А за дубом слышался голос Силомира, взывающего к дубу:
Зарница привычным слухом ловила закликание, повторяя про себя, чтобы запомнить.
Когда они с Ведомиром под руки вывели воина к кострищу и ямине подле, он уже двигался как во сне. Примесок к пиву сделал свое дело — смертник глядел в неведомую прочим даль и не слышал, что произносили жрецы. Губы его чуть слышно шевелились — он повторял про себя то, что скажет Перуну, когда они встретятся на небесах.
Зарница никогда прежде не бывала на таких жертвоприношениях и смотрела во все глаза. Силомир действовал спокойно и быстро. Одного за другим он короткими быстрыми движениями заколол обоих быков, переждал, пока помощники не соберут кровь в подставленные сосуды. После чего повернулся к человеку.
Его помощники уже разделывали быков: кости и кровь ждала яма, мясо — огонь, шкуру — распяленные сучья дуба. Когда Силомир приблизился к нему, воин вздрогнул, словно пробуждаясь от наваждения. Но отступать было поздно — его никто не тянул за язык, не тащил к дубу насильно, а Перун мог оскорбиться, если не получит обещанную добровольно жертву. Силомир протянул руку, коснулся выпачканными в крови быков пальцами лба воина — и тот качнулся, закрывая глаза. Двигаясь как во сне, он последовал за жрецом. Тот подвел его к костру, поставил на колени и…
Зарница зажмурилась. Ей показалось, что сейчас боги непременно должны разгневаться. Что-то было неправильно, но она не могла понять что. Возможно, дело было в ее страхе — не так просто стоять и смотреть, как на твоих глазах убивают безоружного человека.
Но потом все кончилось, и она с облегчением перевела дух, когда больше уже не было нужно смотреть на край ямы, где только что стоял воин. Девушка спустилась к берегу Волхова, сорвала с себя верхнюю, жреческую, рубаху и, оставшись в кожаных портах и короткой подкольчужной рубашке, зашла по колено в холодную воду, черпая ее горстями и остужая в ней пылающее лицо.

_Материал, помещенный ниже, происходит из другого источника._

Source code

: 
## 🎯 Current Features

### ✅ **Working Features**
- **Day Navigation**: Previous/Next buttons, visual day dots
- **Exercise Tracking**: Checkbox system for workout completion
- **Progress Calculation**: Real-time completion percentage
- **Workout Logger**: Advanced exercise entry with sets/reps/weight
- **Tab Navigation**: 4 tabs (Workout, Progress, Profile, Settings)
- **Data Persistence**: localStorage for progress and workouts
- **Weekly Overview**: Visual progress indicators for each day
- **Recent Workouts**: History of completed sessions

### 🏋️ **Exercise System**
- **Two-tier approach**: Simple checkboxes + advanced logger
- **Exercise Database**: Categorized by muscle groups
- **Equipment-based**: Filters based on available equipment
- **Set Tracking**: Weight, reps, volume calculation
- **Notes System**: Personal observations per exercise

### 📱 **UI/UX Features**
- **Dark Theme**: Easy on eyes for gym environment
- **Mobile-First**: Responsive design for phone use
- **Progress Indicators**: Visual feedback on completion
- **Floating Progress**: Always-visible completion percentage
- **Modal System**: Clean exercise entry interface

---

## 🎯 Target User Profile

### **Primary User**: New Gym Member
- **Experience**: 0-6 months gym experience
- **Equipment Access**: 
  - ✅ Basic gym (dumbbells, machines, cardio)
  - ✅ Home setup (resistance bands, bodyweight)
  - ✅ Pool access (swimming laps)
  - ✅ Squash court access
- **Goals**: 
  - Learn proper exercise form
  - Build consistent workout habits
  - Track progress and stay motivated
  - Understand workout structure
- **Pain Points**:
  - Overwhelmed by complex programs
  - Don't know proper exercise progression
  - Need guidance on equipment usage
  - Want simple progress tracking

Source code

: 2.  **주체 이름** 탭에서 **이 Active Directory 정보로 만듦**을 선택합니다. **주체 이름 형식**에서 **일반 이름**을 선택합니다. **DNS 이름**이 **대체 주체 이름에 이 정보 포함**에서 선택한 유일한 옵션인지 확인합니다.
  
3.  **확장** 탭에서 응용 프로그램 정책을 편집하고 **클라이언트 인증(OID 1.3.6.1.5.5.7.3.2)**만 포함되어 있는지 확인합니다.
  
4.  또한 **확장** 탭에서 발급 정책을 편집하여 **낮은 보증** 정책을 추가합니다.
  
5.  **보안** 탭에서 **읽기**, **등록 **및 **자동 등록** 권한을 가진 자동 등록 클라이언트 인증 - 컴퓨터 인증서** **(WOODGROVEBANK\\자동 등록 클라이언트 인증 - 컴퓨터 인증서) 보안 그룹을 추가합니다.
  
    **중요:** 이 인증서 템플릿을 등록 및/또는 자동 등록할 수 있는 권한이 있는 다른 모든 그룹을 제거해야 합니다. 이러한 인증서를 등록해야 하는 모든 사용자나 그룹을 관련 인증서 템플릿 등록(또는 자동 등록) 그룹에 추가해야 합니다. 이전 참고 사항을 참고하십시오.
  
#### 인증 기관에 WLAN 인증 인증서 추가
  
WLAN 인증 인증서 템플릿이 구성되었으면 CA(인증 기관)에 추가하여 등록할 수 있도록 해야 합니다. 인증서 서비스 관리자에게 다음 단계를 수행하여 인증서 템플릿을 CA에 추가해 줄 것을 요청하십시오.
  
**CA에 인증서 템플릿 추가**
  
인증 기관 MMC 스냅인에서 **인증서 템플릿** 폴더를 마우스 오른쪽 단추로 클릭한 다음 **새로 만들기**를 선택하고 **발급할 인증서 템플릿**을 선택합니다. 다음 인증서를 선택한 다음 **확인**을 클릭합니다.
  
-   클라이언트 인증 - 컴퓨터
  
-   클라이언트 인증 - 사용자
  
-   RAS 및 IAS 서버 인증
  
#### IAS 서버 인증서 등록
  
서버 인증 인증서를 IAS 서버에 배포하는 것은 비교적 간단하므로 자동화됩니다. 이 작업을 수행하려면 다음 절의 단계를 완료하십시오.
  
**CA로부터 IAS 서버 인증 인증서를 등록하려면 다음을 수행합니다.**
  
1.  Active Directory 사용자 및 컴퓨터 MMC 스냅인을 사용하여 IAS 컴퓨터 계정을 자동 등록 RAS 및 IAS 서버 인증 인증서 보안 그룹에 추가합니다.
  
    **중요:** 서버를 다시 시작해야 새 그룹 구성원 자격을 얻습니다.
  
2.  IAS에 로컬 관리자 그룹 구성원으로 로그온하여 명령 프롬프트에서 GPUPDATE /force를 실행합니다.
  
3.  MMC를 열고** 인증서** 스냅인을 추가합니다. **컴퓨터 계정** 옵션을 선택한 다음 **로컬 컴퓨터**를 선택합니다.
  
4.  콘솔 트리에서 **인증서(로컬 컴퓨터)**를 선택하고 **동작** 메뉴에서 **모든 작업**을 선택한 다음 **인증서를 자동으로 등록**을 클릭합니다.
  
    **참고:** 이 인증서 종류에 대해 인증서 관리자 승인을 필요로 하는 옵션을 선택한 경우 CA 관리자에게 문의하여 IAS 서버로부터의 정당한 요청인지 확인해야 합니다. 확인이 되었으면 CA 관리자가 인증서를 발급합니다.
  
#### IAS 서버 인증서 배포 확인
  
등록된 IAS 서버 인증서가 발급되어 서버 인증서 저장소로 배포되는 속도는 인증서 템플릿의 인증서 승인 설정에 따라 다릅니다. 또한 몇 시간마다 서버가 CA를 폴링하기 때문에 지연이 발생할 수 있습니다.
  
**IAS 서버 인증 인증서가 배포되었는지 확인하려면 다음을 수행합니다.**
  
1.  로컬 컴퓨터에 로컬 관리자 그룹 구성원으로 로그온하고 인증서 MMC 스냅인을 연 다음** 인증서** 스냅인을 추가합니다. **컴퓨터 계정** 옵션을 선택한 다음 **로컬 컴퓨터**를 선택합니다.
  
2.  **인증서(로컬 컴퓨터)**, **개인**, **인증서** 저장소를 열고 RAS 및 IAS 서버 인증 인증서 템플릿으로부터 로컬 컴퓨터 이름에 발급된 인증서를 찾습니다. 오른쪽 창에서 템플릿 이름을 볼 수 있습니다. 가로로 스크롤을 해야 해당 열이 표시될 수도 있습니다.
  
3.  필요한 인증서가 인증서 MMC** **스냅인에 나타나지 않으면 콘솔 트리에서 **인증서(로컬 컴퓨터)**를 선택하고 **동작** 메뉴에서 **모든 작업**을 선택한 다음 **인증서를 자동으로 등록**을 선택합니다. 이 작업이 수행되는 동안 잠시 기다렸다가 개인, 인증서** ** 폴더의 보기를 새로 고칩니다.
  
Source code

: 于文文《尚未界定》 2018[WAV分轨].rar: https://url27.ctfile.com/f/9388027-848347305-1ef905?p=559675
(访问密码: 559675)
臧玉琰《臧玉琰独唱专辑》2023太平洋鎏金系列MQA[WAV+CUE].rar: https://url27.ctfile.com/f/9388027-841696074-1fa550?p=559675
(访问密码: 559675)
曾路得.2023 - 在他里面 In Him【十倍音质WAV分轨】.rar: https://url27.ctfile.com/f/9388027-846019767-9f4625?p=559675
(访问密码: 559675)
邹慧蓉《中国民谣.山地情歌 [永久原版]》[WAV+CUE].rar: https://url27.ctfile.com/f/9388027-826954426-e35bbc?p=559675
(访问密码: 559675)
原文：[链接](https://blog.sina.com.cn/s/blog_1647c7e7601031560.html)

Полузабытая привычка воина заставила ее обернуться. На берегу стоял Ведомир. Жрец был спокоен, но что-то в его взгляде заставило Зарницу спросить:
— Ты это видел?
Он кивнул.
— Это было… ужасно! — вырвалось у девушки. — Он не должен был… Ты и владыка Огнеслав учили меня совсем другому!
— У него были другие учителя, — отмолвил Ведомир. — Ты помнишь, что владыка говорил о других землях, где чуть ли не ежегодно убивают во славу богов по человеку? Там не спрашивают, хочет или не хочет человек отправиться к богам. Те же урмане очень любят лить человеческую кровь.